Judge: Mark H. Epstein, Case: 23SMCV03868, Date: 2023-12-22 Tentative Ruling

Case Number: 23SMCV03868    Hearing Date: December 22, 2023    Dept: I

This is a motion to vacate entry of default in a UD case.  The complaint was filed on August 21, 2023, and default was entered on August 30, 2023.  A judgment for possession only was entered the same day.  Defendant moves to set the default aside and plaintiff opposes.

A default can be set aside where it is due to mistake, inadvertence, surprise, or excusable neglect so long as relief is sought within six months of the default (which it was here).  Generally, only “very slight” evidence is required because the law favors a merits disposition.  (Kramer v.

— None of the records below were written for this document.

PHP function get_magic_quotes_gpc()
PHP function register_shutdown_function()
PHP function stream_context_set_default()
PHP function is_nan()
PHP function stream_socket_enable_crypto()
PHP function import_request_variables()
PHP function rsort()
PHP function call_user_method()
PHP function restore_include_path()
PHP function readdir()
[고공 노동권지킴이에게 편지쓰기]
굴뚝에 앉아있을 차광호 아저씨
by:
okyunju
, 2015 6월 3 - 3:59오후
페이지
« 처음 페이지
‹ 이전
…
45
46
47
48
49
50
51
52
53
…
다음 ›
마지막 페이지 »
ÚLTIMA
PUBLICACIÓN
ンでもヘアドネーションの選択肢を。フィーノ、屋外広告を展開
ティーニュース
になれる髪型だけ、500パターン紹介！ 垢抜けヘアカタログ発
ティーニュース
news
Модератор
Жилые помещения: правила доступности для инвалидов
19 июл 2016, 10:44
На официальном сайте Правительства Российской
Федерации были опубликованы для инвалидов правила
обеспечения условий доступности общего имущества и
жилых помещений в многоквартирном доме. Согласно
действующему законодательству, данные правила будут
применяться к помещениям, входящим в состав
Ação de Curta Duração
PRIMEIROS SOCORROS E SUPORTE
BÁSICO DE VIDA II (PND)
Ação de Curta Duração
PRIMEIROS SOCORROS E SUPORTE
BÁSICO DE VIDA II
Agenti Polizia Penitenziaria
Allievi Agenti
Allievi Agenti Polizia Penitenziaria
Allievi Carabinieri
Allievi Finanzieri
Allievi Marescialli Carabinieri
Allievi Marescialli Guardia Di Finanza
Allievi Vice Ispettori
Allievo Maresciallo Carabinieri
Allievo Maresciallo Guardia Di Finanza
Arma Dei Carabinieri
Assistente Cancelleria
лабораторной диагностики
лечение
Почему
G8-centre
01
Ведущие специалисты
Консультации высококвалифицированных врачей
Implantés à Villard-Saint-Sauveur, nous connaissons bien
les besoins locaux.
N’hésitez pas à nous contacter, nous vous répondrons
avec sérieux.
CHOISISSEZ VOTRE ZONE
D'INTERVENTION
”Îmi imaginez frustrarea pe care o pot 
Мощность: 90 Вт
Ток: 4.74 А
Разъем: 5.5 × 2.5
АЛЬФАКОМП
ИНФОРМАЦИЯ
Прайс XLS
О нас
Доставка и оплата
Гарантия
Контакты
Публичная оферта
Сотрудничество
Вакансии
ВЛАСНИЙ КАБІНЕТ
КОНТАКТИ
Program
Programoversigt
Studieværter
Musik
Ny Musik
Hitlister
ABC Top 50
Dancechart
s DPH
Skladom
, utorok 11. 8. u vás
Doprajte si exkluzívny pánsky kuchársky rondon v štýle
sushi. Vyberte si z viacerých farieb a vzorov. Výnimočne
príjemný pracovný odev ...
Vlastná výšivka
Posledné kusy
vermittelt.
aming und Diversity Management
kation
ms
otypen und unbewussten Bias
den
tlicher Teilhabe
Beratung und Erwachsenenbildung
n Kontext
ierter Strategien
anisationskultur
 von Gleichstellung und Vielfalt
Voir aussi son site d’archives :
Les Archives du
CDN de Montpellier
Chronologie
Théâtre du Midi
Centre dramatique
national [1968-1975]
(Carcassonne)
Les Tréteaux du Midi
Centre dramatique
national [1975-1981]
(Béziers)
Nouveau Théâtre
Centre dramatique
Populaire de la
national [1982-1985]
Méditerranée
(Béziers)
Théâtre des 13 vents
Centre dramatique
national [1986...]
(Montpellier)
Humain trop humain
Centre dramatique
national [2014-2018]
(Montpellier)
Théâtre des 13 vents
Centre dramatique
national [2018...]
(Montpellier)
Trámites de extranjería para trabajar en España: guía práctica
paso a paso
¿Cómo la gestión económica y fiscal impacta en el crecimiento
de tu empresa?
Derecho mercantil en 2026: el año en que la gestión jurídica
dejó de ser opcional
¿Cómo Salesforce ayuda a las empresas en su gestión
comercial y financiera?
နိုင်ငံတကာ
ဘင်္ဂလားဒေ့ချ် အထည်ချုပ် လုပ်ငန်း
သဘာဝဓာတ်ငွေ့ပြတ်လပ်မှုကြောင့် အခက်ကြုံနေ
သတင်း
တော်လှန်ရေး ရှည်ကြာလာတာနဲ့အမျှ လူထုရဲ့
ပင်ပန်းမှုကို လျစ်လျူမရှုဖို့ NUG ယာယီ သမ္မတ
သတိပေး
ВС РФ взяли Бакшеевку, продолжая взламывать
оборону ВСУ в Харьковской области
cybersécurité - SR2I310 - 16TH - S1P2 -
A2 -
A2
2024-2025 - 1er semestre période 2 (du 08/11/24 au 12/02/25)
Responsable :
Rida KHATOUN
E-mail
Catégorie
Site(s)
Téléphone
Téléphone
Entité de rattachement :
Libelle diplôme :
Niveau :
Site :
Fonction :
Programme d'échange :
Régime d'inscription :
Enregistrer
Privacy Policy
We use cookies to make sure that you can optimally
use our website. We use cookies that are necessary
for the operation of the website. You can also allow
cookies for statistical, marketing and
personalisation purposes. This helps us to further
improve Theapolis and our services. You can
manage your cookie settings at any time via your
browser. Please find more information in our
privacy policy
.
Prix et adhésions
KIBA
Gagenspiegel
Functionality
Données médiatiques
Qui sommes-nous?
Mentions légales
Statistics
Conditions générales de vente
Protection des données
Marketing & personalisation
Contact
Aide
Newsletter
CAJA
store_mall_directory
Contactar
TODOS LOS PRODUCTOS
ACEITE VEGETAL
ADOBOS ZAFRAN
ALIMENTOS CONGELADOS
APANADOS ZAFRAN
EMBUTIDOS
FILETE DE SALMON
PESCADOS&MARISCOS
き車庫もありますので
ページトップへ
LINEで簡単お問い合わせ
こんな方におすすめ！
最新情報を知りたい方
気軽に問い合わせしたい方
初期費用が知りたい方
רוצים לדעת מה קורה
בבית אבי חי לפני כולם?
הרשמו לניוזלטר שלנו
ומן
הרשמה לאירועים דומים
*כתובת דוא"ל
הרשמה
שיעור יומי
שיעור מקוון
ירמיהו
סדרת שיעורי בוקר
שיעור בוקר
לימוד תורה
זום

Traditional Escrow, Inc. (2020) 56 Cal.App.5th 13.)  Of course, that rule does not allow setting aside a default where the decision not to file a timely response was tactical or deliberate rather than negligent.

Defendant here has provided a detailed declaration with corroborating evidence demonstrating that there were various travel-related issues that resulted in her missing the service of the summons and complaint.  That strikes the court as excusable neglect and not deliberate.  A reasonably prudent person, traveling in the manner defendant was traveling, might well not be aware of the suit.  And given the short time to respond—five days in a UD case—it is easier to excuse a failure to respond than it would be if the traditional 30 days were available.  Nor is there any evidence that plaintiff attempted to reach out to speak to defendant.  Of course, plaintiff is under no obligation to do so; plaintiff can rely upon service.  But had plaintiff reached defendant, it could well be that defendant would have responded quickly to the complaint.

Plaintiff’s opposition rebuts none of defendant’s showing.  Plaintiff suggests that defendant should have sought more time to respond and that it is defendant, not plaintiff, that should have reached out.  Such an argument carries weight, but only so much.  Plaintiff raises some good questions, such as why the employee to whom notice was given did not provide the notice to someone other than Ms. Venuto given Ms. Venuto’s travel plans.  That’s not a bad question, and had more time elapsed, it might be sufficient.  But here, the default was entered after only nine calendar days.  Such is not illegal, but it does make the excusable neglect showing easier. 

Further, the court cannot help but note that possession is no longer at issue.  Were possession at issue, the court would have more sympathy for plaintiff, who would be denied the use of the premises while the UD matter was being sorted out.  But defendant is gone.  This is just about money.  Further, given that the UD rules no longer apply, the whole need for speed simply no longer pertains and the general rule favoring trial on the merits applies with full force.  The court views plaintiff’s position with some greater skepticism than normal given that plaintiff sought a default money judgment while the motion for relief from default was pending.

In short, plaintiff should have stipulated to set the judgment aside, at least the monetary part.  While that is not required, given defendant’s showing and the legal presumptions, defendant’s motion has merit and is GRANTED.  Defendant is to file a stand-alone answer to the complaint within ten court days of today.  The court will set a CMC for some time in March.